Does she know now that the writing’s finished what it was she was trying to discover? “I think this is a man who has been able to remove himself quite coldly from the life around him. I think it’s a danger in art, I think it’s a danger in writing, too. This is about the artist as someone who’s withdrawn, who’s using life in order to make art, in order to perhaps develop a career. So I think at least part of what I learned was just this sense that you do have to be careful, and I didn’t believe that before I wrote the book. I used to think, anything for art, it lives forever, what else could possibly matter? I don’t feel that way any more.”
That’s maybe reflected in the way that the rest of Urquhart’s year is laid out. She has plenty of work to do, to be sure: there are last-minute fiddlings on The Underpainter before it goes to print, then later, for something new, she’ll set to writing a libretto she’s been invited to contribute to an oratorio that will be performed at Toronto’s Roy Thomson Hall for the millennium.

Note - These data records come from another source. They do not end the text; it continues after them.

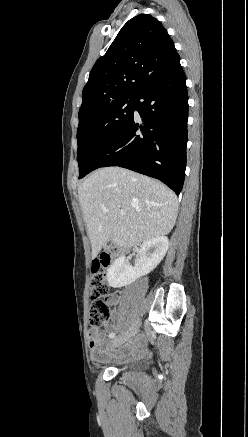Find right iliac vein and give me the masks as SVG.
<instances>
[{
    "label": "right iliac vein",
    "instance_id": "right-iliac-vein-1",
    "mask_svg": "<svg viewBox=\"0 0 248 437\" xmlns=\"http://www.w3.org/2000/svg\"><path fill=\"white\" fill-rule=\"evenodd\" d=\"M139 326H140V322L137 321L136 323L133 324V326L130 328V330L127 333L116 337L111 342L110 346L111 347H118V346L122 345L123 343H125L127 340H129L132 336H134L136 334Z\"/></svg>",
    "mask_w": 248,
    "mask_h": 437
}]
</instances>
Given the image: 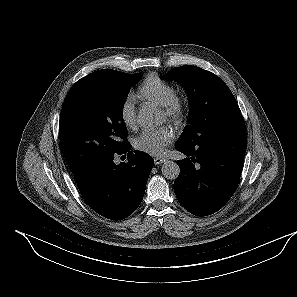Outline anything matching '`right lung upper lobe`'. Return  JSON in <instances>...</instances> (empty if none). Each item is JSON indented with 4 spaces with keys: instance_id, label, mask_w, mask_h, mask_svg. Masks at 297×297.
Masks as SVG:
<instances>
[{
    "instance_id": "cb5924a9",
    "label": "right lung upper lobe",
    "mask_w": 297,
    "mask_h": 297,
    "mask_svg": "<svg viewBox=\"0 0 297 297\" xmlns=\"http://www.w3.org/2000/svg\"><path fill=\"white\" fill-rule=\"evenodd\" d=\"M116 70H111V69H103V70H98L93 73H90L89 75L83 77L82 79L78 80L77 83L84 82L87 80H92V79H103L108 77L111 73H113Z\"/></svg>"
}]
</instances>
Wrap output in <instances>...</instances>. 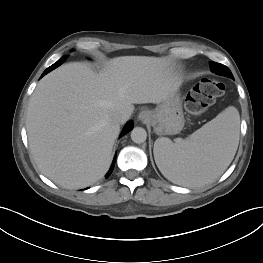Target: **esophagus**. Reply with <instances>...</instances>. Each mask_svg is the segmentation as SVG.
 <instances>
[{
  "label": "esophagus",
  "mask_w": 263,
  "mask_h": 263,
  "mask_svg": "<svg viewBox=\"0 0 263 263\" xmlns=\"http://www.w3.org/2000/svg\"><path fill=\"white\" fill-rule=\"evenodd\" d=\"M148 117H149V114L147 111H141L138 115V119L141 121L147 120Z\"/></svg>",
  "instance_id": "obj_1"
}]
</instances>
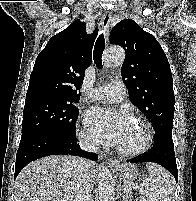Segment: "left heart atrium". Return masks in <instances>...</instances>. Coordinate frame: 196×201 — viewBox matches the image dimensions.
I'll return each mask as SVG.
<instances>
[{"instance_id": "left-heart-atrium-1", "label": "left heart atrium", "mask_w": 196, "mask_h": 201, "mask_svg": "<svg viewBox=\"0 0 196 201\" xmlns=\"http://www.w3.org/2000/svg\"><path fill=\"white\" fill-rule=\"evenodd\" d=\"M84 121L91 134L99 141L117 145L131 123L130 115L124 110L92 107Z\"/></svg>"}]
</instances>
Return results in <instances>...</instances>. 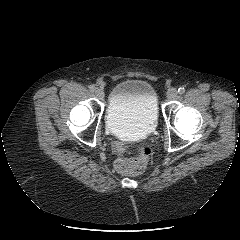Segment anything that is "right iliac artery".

Come September, she’ll be out in frequent-flying support of The Underpainter’s publication. McClelland & Stewart will send her cross-Canada on a reading tour (including an appearance at Toronto’s International Festival of Authors) and she’ll also fit in visits to Britain, France, and Germany, where the novel is likewise slated for fall release.
All that, then, in the name of art. More immediately, there’s life at the cottage, which is not itself artless, but which dictates its own priorities. Some days Urquhart will paint (watercolours with none of Austin Fraser’s layers), most days,she’ll attend to a cherished scrapbook-diary, latest in a series she’s maintained for nearly 25 years.
“Otherwise,” she says, “I’d probably paint chairs all summer long. That seems to be the kind of thing I do. The summer before Away came out, I weeded the beach at the cottage. It’s four years later – I could do it again.”